Bronwyn Holloway-Smith (Pākehā) is an award-winning artist and author based in Te Whanganui-a-Tara Wellington, Aotearoa New Zealand. Her practice weaves together interests in national identity, public art, new technologies, and the power dynamics controlling knowledge and information. Recent works have examined how shifts in technology impact on the creation and preservation of culture, and how modern-day copying processes can be used to digitally recover or preserve pieces of lost or forgotten cultural items.
She is currently Co-Director of Public Art Heritage Aotearoa New Zealand: a research initiative based at Toi Rauwhārangi College of Creative Arts, Massey University Wellington, that seeks to recover Aotearoa New Zealand’s Public Art Heritage, one work at a time.
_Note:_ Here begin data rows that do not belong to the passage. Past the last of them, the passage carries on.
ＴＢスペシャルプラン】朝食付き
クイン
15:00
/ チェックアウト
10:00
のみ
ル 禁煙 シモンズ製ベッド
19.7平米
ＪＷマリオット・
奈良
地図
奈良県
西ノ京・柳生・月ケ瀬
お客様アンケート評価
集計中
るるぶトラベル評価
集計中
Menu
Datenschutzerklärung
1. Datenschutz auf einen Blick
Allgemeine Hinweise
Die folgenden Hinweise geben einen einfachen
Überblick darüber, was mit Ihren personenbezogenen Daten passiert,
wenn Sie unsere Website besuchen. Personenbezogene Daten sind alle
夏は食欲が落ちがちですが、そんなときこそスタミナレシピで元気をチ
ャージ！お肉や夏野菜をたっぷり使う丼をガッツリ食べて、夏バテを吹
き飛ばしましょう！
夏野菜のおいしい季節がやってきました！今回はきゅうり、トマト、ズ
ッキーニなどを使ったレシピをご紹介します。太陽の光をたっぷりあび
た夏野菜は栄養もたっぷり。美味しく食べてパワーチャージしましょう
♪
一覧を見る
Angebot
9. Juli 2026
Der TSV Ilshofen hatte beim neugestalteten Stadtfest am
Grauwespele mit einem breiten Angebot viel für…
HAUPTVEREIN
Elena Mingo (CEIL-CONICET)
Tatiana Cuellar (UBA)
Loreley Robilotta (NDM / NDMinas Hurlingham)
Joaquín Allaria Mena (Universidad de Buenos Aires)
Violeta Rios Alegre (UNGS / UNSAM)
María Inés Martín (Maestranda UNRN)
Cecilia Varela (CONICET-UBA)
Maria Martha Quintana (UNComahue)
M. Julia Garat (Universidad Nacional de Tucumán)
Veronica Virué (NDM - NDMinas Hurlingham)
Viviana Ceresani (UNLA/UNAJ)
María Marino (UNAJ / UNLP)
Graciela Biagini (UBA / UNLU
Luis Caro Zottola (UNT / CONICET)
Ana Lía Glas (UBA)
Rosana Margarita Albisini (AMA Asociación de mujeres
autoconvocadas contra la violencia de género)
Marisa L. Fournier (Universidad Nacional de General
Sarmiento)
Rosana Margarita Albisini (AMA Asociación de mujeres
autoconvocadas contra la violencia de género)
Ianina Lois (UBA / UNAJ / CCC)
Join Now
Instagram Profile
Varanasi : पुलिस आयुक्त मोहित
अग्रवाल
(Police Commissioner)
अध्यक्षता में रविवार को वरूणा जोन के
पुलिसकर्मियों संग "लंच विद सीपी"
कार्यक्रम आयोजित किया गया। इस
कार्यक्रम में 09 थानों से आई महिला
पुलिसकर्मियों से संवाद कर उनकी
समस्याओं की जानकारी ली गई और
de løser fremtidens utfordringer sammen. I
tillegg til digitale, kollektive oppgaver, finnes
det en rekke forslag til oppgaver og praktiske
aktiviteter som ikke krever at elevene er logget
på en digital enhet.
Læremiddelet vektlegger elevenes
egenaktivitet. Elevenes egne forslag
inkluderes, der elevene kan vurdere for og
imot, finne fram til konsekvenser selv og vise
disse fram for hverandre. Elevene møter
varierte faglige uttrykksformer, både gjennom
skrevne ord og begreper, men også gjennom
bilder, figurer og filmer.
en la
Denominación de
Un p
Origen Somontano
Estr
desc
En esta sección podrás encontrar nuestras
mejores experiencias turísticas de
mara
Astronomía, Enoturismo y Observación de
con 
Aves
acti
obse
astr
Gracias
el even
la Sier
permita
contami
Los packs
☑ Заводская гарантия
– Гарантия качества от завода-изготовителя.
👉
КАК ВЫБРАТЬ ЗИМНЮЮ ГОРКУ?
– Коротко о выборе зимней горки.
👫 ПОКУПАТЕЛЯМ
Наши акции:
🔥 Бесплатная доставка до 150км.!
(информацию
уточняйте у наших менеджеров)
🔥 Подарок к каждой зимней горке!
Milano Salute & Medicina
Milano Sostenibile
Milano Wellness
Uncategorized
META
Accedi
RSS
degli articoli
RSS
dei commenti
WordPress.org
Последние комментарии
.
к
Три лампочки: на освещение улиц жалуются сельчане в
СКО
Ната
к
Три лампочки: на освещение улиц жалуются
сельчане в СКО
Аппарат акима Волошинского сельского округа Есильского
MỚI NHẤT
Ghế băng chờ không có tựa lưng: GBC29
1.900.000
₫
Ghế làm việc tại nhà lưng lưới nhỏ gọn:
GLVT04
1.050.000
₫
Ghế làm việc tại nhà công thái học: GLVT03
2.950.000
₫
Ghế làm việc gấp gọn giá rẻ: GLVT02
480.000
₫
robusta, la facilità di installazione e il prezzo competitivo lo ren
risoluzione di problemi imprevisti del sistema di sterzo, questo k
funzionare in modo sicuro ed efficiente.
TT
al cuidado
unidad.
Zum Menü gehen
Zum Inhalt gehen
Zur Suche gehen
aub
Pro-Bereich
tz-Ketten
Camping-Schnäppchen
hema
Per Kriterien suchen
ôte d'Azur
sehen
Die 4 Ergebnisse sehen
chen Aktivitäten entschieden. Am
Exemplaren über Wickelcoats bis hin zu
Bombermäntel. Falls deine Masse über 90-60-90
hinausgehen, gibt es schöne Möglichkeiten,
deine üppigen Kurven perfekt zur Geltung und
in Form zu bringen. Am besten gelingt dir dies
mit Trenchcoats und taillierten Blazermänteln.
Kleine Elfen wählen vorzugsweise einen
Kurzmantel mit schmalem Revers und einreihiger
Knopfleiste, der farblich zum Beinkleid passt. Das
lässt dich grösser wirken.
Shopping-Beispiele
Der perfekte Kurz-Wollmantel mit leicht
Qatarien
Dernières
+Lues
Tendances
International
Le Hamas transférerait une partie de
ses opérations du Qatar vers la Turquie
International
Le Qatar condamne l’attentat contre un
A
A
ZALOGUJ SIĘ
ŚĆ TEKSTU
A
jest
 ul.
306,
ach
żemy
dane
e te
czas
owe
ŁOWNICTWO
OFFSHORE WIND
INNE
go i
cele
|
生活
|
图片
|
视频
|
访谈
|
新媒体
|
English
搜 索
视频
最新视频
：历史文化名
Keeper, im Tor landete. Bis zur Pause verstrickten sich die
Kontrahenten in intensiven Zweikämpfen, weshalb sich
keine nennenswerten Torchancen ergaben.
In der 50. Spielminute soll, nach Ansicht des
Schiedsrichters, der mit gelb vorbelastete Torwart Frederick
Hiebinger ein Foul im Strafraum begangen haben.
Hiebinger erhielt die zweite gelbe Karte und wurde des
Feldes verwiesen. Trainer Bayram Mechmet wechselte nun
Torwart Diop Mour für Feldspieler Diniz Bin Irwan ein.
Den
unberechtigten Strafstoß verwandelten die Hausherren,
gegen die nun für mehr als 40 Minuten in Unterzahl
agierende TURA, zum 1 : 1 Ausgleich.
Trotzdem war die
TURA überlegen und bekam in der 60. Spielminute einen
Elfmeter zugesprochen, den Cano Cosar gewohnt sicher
Recent projects and publications include Bledisloe Bebop (Auckland Live Digital Stage, Aotea Square, 2020), The Southern Cross Cable: A Tour (City Gallery Wellington, 2018), WANTED: The search for the modernist murals of E. Mervyn Taylor (Massey Press, 2018), and Te Ika-a-Akoranga (various locations, 2014-2019).
She holds a PhD (Fine Arts) from Toi Rauwhārangi College of Creative Arts, Massey University Wellington and a scuba diving qualification (with deep-dive specialty) which she gained in order to hold a major trans-national internet cable. In 2009 she was named as one of the 25 Most Powerful People in Technology by the New Zealand National Business Review due to her work in the Copyright field, in which she continues to dabble. She has completed numerous commissions and her work has been shown in Australia, Japan, Germany, the US, throughout Aotearoa, and mid-air as part of Air New Zealand’s in-flight entertainment programme (Destination Pioneer City, 2012).